# predictorImportance

Class: CompactRegressionTree

Estimates of predictor importance

## Syntax

`imp = predictorImportance(tree)`

## Description

`imp = predictorImportance(tree)` computes estimates of predictor importance for `tree` by summing changes in the mean squared error due to splits on every predictor and dividing the sum by the number of branch nodes.

## Input Arguments

 `tree` A regression tree created by `fitrtree`, or by the `compact` method.

## Output Arguments

 `imp` A row vector with the same number of elements as the number of predictors (columns) in `tree``.X`. The entries are the estimates of predictor importance, with `0` representing the smallest possible importance.

## Definitions

### Predictor Importance

`predictorImportance` computes estimates of predictor importance for `tree` by summing changes in the mean squared error (MSE) due to splits on every predictor and dividing the sum by the number of branch nodes. If the tree is grown without surrogate splits, this sum is taken over best splits found at each branch node.

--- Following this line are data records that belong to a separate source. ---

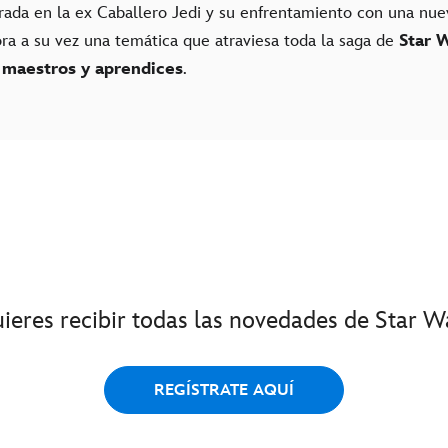
ntrada en la ex Caballero Jedi y su enfrentamiento con una n
ora a su vez una temática que atraviesa toda la saga de
Star 
 maestros y aprendices
.
ieres recibir todas las novedades de Star W
REGÍSTRATE AQUÍ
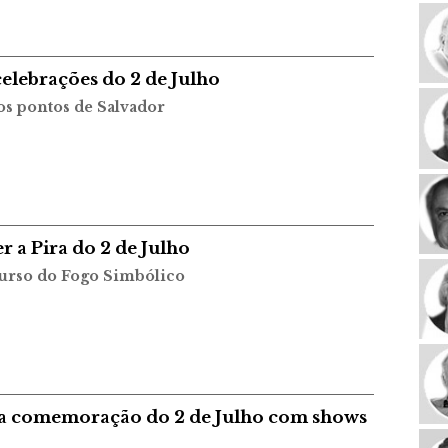
celebrações do 2 de Julho
ios pontos de Salvador
r a Pira do 2 de Julho
curso do Fogo Simbólico
a a comemoração do 2 de Julho com shows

If the tree is grown with surrogate splits, this sum is taken over all splits at each branch node including surrogate splits. `imp` has one element for each input predictor in the data used to train this tree. At each node, MSE is estimated as node error weighted by the node probability. Variable importance associated with this split is computed as the difference between MSE for the parent node and the total MSE for the two children.

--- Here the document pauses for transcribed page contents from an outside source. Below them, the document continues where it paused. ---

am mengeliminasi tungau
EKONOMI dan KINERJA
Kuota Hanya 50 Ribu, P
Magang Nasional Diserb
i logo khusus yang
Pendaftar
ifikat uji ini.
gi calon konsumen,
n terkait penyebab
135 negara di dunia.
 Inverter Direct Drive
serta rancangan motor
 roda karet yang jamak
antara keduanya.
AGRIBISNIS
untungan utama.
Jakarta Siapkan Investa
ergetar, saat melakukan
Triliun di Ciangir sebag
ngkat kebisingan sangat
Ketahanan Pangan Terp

Estimates of predictor importance do not depend on the order of predictors if you use surrogate splits, but do depend on the order if you do not use surrogate splits.

If you use surrogate splits, `predictorImportance` computes estimates before the tree is reduced by pruning or merging leaves. If you do not use surrogate splits, `predictorImportance` computes estimates after the tree is reduced by pruning or merging leaves. Therefore, reducing the tree by pruning affects the predictor importance for a tree grown without surrogate splits, and does not affect the predictor importance for a tree grown with surrogate splits.

## Examples

Find predictor importance for the `carsmall` data. Use just the numeric predictors:

```load carsmall X = [Acceleration Cylinders Displacement ... Horsepower Model_Year Weight]; tree = fitrtree(X,MPG); imp = predictorImportance(tree) imp = 0.0315 0 0.1082 0.0686 0.1629 1.2924```

The weight (last predictor) has the most impact on mileage (MPG). The second predictor has importance 0; this means the number of cylinders has no impact on predictions made with `tree`.

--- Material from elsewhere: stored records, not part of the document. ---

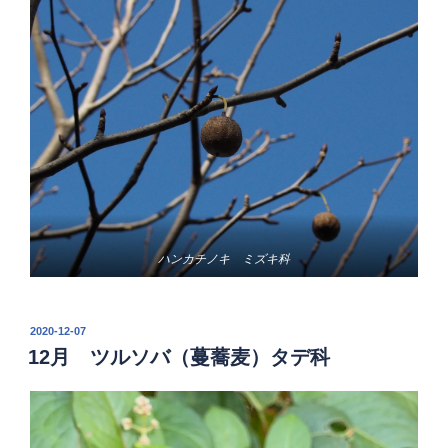
ハンカチノキ ミズキ科
投
2020-12-07
稿
12月 ツルソバ（蔓蕎麦）タデ科
日:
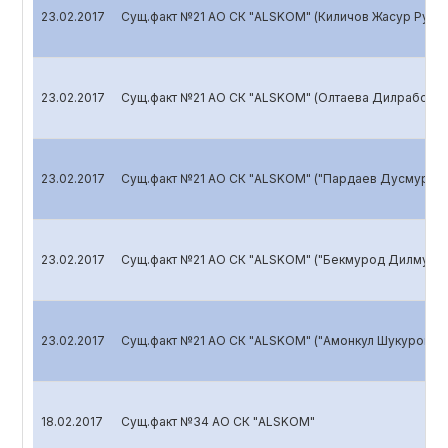
23.02.2017
Сущ.факт №21 АО СК "ALSKOM" (Киличов Жасур Рузик
23.02.2017
Сущ.факт №21 АО СК "ALSKOM" (Олтаева Дилрабо Ша
23.02.2017
Сущ.факт №21 АО СК "ALSKOM" ("Пардаев Дусмурод 
23.02.2017
Сущ.факт №21 АО СК "ALSKOM" ("Бекмурод Дилмурод
23.02.2017
Сущ.факт №21 АО СК "ALSKOM" ("Амонкул Шукуров" Ф
18.02.2017
Сущ.факт №34 АО СК "ALSKOM"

Estimate the predictor importance for all variables in the `carsmall` data for a tree grown with surrogate splits:

```load carsmall X = [Acceleration Cylinders Displacement ... Horsepower Model_Year Weight]; tree2 = fitrtree(X,MPG,... 'Surrogate','on'); imp2 = predictorImportance(tree2) imp2 = 0.5287 1.1977 1.2400 0.7059 1.0677 1.4106```

While weight (last predictor) still has the most impact on mileage (MPG), this estimate has the second predictor (number of cylinders) as the third most important predictor.